▸ Fragmento del texto:
********

Una puerta entreabierta junto a una mesa y una silla roja

No Diario

La novela ya no vive dentro de mí.

Durante mucho tiempo imaginé que, cuando escribiera la última frase, sentiría una especie de alivio. Como si terminar un libro significara recuperar el espacio que había ocupado durante tantos años. No sucede exactamente así.

El silencio también tiene peso.

Durante meses me acostumbro a convivir con unos personajes que me acompañan a todas partes. Están presentes mientras camino, mientras leo, mientras preparo un café o espero el metro. Pienso por ellos, discuto con ellos, les presto mis dudas y ellos me devuelven otras nuevas. Después, un día, la historia termina. Y todos se marchan al mismo tiempo.

La casa sigue siendo la misma, pero el ruido ha cambiado.

Pensaba que acabar una novela consistía en escribir un punto final. Ahora entiendo que solo es aprender a despedirse de una versión de una misma.

Mientras tanto, otra historia empieza a moverse en algún lugar que todavía no alcanzo a distinguir. No tiene personajes. No tiene estructura. Apenas es una intuición. He aprendido a no acercarme demasiado pronto. Algunas historias necesitan oscuridad antes de encontrar su propia voz.

********

▸ Datos registrados:

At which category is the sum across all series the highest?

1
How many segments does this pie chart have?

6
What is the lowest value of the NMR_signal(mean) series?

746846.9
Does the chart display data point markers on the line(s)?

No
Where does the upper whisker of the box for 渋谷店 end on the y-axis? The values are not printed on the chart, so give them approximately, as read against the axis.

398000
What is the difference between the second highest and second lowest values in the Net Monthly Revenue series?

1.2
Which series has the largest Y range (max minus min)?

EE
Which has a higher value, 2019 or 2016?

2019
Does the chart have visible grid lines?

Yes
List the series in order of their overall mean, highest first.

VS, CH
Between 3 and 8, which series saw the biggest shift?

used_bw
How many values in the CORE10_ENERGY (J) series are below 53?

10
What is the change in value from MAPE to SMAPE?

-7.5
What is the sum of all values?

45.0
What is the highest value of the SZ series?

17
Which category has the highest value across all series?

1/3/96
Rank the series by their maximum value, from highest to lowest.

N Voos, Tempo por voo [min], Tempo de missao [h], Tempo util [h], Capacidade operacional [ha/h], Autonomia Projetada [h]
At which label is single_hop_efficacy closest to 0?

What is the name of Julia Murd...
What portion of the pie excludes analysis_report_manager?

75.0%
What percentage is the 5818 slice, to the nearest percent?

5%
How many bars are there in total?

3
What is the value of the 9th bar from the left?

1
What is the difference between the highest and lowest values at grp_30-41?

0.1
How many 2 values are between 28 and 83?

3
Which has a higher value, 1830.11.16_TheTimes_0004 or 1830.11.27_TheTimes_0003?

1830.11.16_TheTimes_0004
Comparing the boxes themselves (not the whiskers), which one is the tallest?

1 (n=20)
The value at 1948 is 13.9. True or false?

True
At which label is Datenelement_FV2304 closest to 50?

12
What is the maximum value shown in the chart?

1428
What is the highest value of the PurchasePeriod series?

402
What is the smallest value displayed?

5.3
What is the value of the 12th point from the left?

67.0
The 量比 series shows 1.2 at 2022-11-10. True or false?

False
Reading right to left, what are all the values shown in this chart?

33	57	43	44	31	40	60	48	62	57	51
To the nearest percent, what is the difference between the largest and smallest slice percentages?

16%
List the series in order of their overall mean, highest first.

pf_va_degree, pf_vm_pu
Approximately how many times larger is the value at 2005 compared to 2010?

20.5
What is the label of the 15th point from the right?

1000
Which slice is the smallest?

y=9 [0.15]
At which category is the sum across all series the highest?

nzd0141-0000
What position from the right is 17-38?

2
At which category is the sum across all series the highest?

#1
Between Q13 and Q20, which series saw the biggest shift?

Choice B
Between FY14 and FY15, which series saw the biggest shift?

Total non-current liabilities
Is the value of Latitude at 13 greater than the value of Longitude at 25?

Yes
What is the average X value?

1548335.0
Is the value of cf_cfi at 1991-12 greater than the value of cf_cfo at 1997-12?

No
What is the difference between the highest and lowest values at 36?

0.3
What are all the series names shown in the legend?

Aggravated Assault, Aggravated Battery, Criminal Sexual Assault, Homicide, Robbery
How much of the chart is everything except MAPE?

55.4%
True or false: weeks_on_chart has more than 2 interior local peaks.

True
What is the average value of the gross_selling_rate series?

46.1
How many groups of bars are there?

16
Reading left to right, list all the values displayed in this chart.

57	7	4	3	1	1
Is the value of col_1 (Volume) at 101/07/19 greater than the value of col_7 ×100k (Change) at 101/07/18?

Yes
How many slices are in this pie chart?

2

********

▸ Tareas para resolver:
[1] En el texto sobre terminar una novela, ¿en qué pensaba antes quien escribe que consistía acabar una novela?
[2] Copia sin cambios la parte del texto sobre terminar una novela que se abre con las palabras "La casa sigue" y se cierra con "su propia voz.".

▸ Respuestas:
[1] En escribir un punto final.

[2]
La casa sigue siendo la misma, pero el ruido ha cambiado.

Pensaba que acabar una novela consistía en escribir un punto final. Ahora entiendo que solo es aprender a despedirse de una versión de una misma.

Mientras tanto, otra historia empieza a moverse en algún lugar que todavía no alcanzo a distinguir. No tiene personajes. No tiene estructura. Apenas es una intuición. He aprendido a no acercarme demasiado pronto. Algunas historias necesitan oscuridad antes de encontrar su propia voz.